After
a very promising band of pretenders to the throne of current post-punk last
night in Thus Love, tonight here’s the real deal in Taunton’s brilliant October
Drift. Not only had this lot lain waste to The Thekla last time out in October
2024 (gig 1,353), their performance nailing down a spot in my Top 5 “live” acts
of the year (in a pretty darn high-quality field…), but they’d also restored my
appetite for “live” music after a fraught month dealing with the news of my
wife Rachel’s cancer diagnosis. So, I’d eagerly booked for this, the opening
night of a seeming continuation of their tour pushing their third album, “Blame
The Young”, not only to immerse myself in another potentially incendiary
post-punk night out, but also to share with the boys the news that things are now
generally going well with Rachel’s treatment, and prognosis seems hopeful.

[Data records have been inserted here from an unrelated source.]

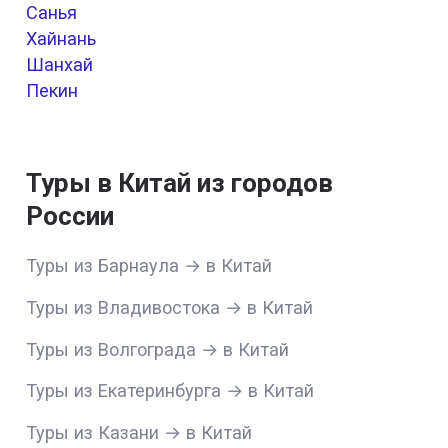
Санья
Хайнань
Шанхай
Пекин
Туры в Китай из городов
России
Туры из Барнаула → в Китай
Туры из Владивостока → в Китай
Туры из Волгограда → в Китай
Туры из Екатеринбурга → в Китай
Туры из Казани → в Китай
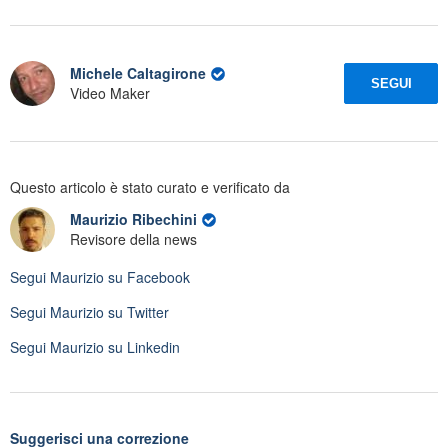
Michele Caltagirone
SEGUI
Video Maker
Questo articolo è stato curato e verificato da
Maurizio Ribechini
Revisore della news
Segui
Maurizio
su Facebook
Segui
Maurizio
su Twitter
Segui
Maurizio
su Linkedin
Suggerisci una correzione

A busy school parent’s evening still saw me setting off down a sun-kissed M4/ A34 route down South, parking around the corner from the excellent Joiners and hitting the scuzzy back-room venue just after 7.30. Painfully young openers Coast were already rounding off a rocking opening number in front of a busy early-doors turnout of evident friends and family. The follow-up was more slower-burn, yet “This Time”, next up, really nailed their influences to the mast with some intricate Edge-like guitar licks either side of a big yearning chorus, and the subsequent “Outside On A Friday”, an aspiring proto stadium anthem, even had a bit of an early singalong! Clearly earnest and ambitious, then, this lot (plugging their forthcoming Heartbreakers headline slot with some enthusiasm), but nowt wrong in dreaming big, I guess… Main support The Youth Play were older, more practised and accomplished, with some galloping textural mood music giving obvious nods to dour post-punk and morose shoegaze; their amphetamine-fast opener recalled My Vitriol, and more atmospheric later material touched on recent finds Soft Kill. “After A Moment” was a moody, early Ride like number and probably the best of a promising, intriguing and idea-filled set, delivered with confidence and a resonant low baritone from the vocalist.
By then, I’d once again encountered Liz from Chandlers Ford, greeted OD soundman James from Indoor Pets as he disappeared upstairs, and also enjoyed a Bunnymen-centric chat with Jonathan and Faith from Fareham, in my spot down the front, house right. At 9.20, “No Sleep Till Brooklyn” swaggered out of the pa, and white-clad vocalist Kiron Roy led the band onstage, the huge swelling hook of the swayalong “Waltzer” igniting a mass singalong and getting the party started proper. “Southampton, we’re October Drift… let’s do this!” announced Kiron, already bent double and sawing away on this guitar nineteen to the dozen for the subsequent jagged and ragged “Demons”. Blowing the cobwebs away, and no mistake…
I seem to be on a run of opening nights of
October Drift tours; like that Thekla gig, last time out, they were once again
“on it” from note one, delivering the kind of scarily committed and
rocket-fuelled full-on energetic performance that has now become their
trademark. “Hollow”’s massive anthemic hook ceded to a Bob Mould-esque
squalling outro; “Blame The Young”, thrown casually in mid-set, accelerated
into a hurtling, inexorable climactic build; and Kiron, who’d gestured and
exhorted the crowd to get more involved from the off, had his first foray into
the audience during the brooding, drum-dominated “Bleed”. A later “Airborne
Panic Attack” also accelerated from a dead stop start into a thunderous intro,
then dropped right back for an almost mumbled hushed verse before the massive
roaring Nirvana-esque chorus, but the subsequent “Cherry Red” was the cheery on
the cake and set highlight for me; this time it was wild-eyed and wild-haired
guitarist Dan Young who ploughed into the centre of the mosh, initially coaxing
squalling noise from his instrument as a punter fanned him, but thereafter
leading the bounce-along to the dark gothy chorus.
After a fist-pumping “Oh The Silence”, Kiron again took floor central, dedicating the final number “Not Running” to his recently-lost grandmother, calling the elegiac yet soaring finale a “song for solidarity”, and ending another tremendous, incendiary October Drift set on a desolate yet triumphant note. Drummer Chris happily heard my shouts for his list, then after a short wait I caught up with the man in the bar, filling him in on our current family news. Again, Chris provided an understanding ear, typical of this band’s deep connection and genuine care for its’ audience. Pondered this on my swift drive home, back in the ‘don for 12.30. Why October Drift aren’t stadium massive already is a mystery for the ages; they absolutely deserve it not just because their canon is now chock-full of humungous oven-ready stadium bangers, but because they’re just about the nicest guys in rock’n’roll today. Indeed, October Drift are very much the Real Deal!